Bei einem Bootsunfall an der Schleuse Charlottenburg ist am Montagvormittag ein Mann ums Leben gekommen. Seine Begleiterin wurde schwer verletzt. Eigentlich wollte sich das Paar einen schönen Tag auf dem Wasser machen. Bis auf das Wetter, war alles gut. Das Paar lieh sich ein Motorboot aus und fuhr auf der Spree in Richtung Rudolf-Wissell-Brücke. Der 33-jährige Mann steuerte das Boot. Die ein Jahr jüngere Frau saß neben ihm. So fuhren sie in die Schleuse Charlottenburg ein. Kurz darauf öffneten sich die Schleusentore.

Was dann passierte ist noch nicht geklärt. Nach Aussagen der Feuerwehr hatte sich während des Schleusens des gemieteten Motorbootes eine Leine von einem Poller gelöst. Der Schleusenwärter habe gesehen, dass das Boot plötzlich quer auf dem Wasser gestanden habe - und das Schleusen sofort abgebrochen. Das Paar fiel vom Boot und stürzte in die Schleusenkammer. Der Schleusenwärter alarmierte umgehend die Feuerwehr. Taucher zogen den Verunglückten wenig später aus dem Wasser. Er war bewusstlos. Ein Notarzt versuchte den Mann wieder zu beleben. Das schaffte er jedoch nicht. Der Frau gelang es dagegen, sich an der Kaimauer festzuhalten.

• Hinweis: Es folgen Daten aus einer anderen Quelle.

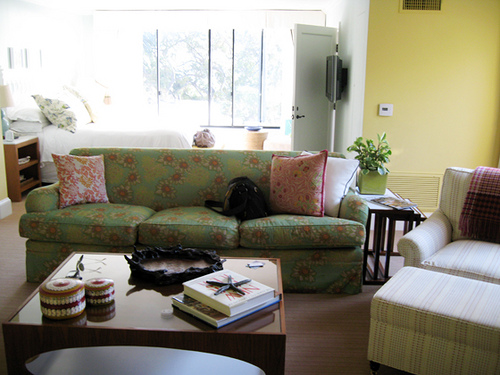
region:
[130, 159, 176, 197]
the couch has flowers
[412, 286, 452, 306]
the foot stool is white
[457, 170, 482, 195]
the throw is over the chair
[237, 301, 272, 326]
the books are on the table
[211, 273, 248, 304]
the star fish is on the books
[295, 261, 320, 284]
the flower is yellow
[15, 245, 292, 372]
a coffee table sitting in the living room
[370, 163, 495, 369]
a striped chair and ottoman sitting together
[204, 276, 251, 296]
a starfish sitting on the books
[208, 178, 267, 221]
the backpack sitting on the couch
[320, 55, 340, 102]
a tv attached to the wall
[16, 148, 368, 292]
the colorful couch sitting in the middle of the room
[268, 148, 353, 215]
some pillows sitting on the side of the couch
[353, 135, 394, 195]
the plant sitting on the endtable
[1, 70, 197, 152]
the bed sitting by the window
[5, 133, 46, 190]
a nightstand by the bed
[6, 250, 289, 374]
coffee table centrally located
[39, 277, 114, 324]
two decorative containers on the table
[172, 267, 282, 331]
two coffee table books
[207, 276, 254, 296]
starfish on the top book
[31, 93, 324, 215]
pink and green couch pillows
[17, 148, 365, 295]
mostly green couch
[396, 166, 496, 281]
white & stripes patterned chair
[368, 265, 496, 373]
white and stripes patterned ottoman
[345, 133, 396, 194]
green plant on end table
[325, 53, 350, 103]
television on the wall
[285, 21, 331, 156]
White door on wall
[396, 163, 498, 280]
Cream colored chair in living room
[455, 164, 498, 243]
Red plaid blanket on chair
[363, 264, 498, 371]
Cream colored ottoman in living room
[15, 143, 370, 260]
Green couch with flowers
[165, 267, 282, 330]
Two books on coffee table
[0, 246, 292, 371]
Wooden coffee table on floor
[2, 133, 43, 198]
End table next to bed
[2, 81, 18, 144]
Lamp sitting on end table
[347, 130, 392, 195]
Plant in yellow flower pot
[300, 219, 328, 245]
Small florap pattern on a couch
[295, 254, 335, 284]
Small florap pattern on a couch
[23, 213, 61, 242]
Small florap pattern on a couch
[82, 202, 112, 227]
Small florap pattern on a couch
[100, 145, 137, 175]
Small florap pattern on a couch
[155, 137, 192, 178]
Small florap pattern on a couch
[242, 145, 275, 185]
Small florap pattern on a couch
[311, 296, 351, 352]
a wooden floor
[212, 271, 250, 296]
a starfish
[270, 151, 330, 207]
a pillow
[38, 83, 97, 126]
a pillow on the bed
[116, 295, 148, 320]
table is brown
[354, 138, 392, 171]
a green plant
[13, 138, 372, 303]
the couch is color green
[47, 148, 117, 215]
pillow is on the couch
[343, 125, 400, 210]
a pot on the table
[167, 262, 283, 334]
books on the table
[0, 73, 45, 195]
lamp on a shelf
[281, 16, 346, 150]
the door is open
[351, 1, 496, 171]
the wall is yellow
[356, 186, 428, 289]
teh side table is brown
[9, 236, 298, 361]
the center table is square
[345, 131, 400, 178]
the plant is green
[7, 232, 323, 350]
a coffee table with several items on it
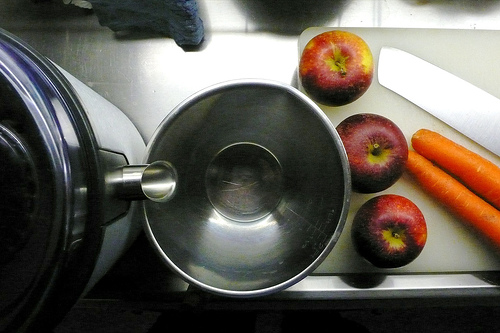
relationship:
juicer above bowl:
[3, 30, 158, 317] [130, 77, 357, 304]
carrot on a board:
[406, 155, 499, 241] [295, 23, 500, 275]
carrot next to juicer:
[411, 127, 499, 195] [3, 30, 158, 317]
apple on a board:
[299, 29, 372, 106] [295, 23, 500, 275]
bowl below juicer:
[130, 77, 357, 304] [3, 30, 158, 317]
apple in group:
[299, 29, 372, 106] [297, 28, 428, 269]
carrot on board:
[406, 155, 499, 241] [295, 23, 500, 275]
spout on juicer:
[103, 148, 177, 219] [3, 30, 158, 317]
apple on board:
[339, 113, 406, 193] [295, 23, 500, 275]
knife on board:
[374, 45, 500, 155] [295, 23, 500, 275]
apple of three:
[352, 194, 428, 268] [299, 29, 434, 262]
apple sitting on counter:
[299, 29, 372, 106] [2, 1, 500, 289]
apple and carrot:
[339, 113, 406, 193] [406, 155, 499, 241]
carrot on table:
[411, 127, 499, 195] [2, 1, 500, 289]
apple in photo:
[339, 113, 406, 193] [0, 1, 498, 330]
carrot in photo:
[406, 155, 499, 241] [0, 1, 498, 330]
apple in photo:
[299, 29, 372, 106] [0, 1, 498, 330]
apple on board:
[299, 29, 372, 106] [295, 23, 500, 275]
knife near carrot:
[374, 45, 500, 155] [411, 127, 499, 195]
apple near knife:
[339, 113, 406, 193] [374, 45, 500, 155]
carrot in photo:
[411, 127, 499, 195] [0, 1, 498, 330]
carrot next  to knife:
[406, 155, 499, 241] [374, 45, 500, 155]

Der Schleusenwärter erlitt einen Schock

Feuerwehrleute retteten die 32-Jährige und brachten sie in die Schlossparkklinik. Auch der Schleusenwärter kam in ein Krankenhaus. Er hatte einen schweren Schock erlitten. Eine Obduktion soll die Todesursache klären, sagte ein Polizeisprecher. Ob der Mann unter dem Einfluss von Alkohol stand, ist noch nicht geklärt. Über die Identität des Paares äußerte sich die Polizei nicht. Es hieß lediglich, dass der Mann in Berlin lebt. Die Frau sei nicht in der Hauptstadt gemeldet. Das Boot wurde sichergestellt.

Fachleute sollen es jetzt begutachten. Die Ermittler wissen noch nicht, wie es zu dem Unfall kommen konnte. Die Bootsbesatzung ist beim Schleusen für das Anbringen einer Leine selbst verantwortlich. Warum sie sich gelöst hatte, ist noch nicht bekannt.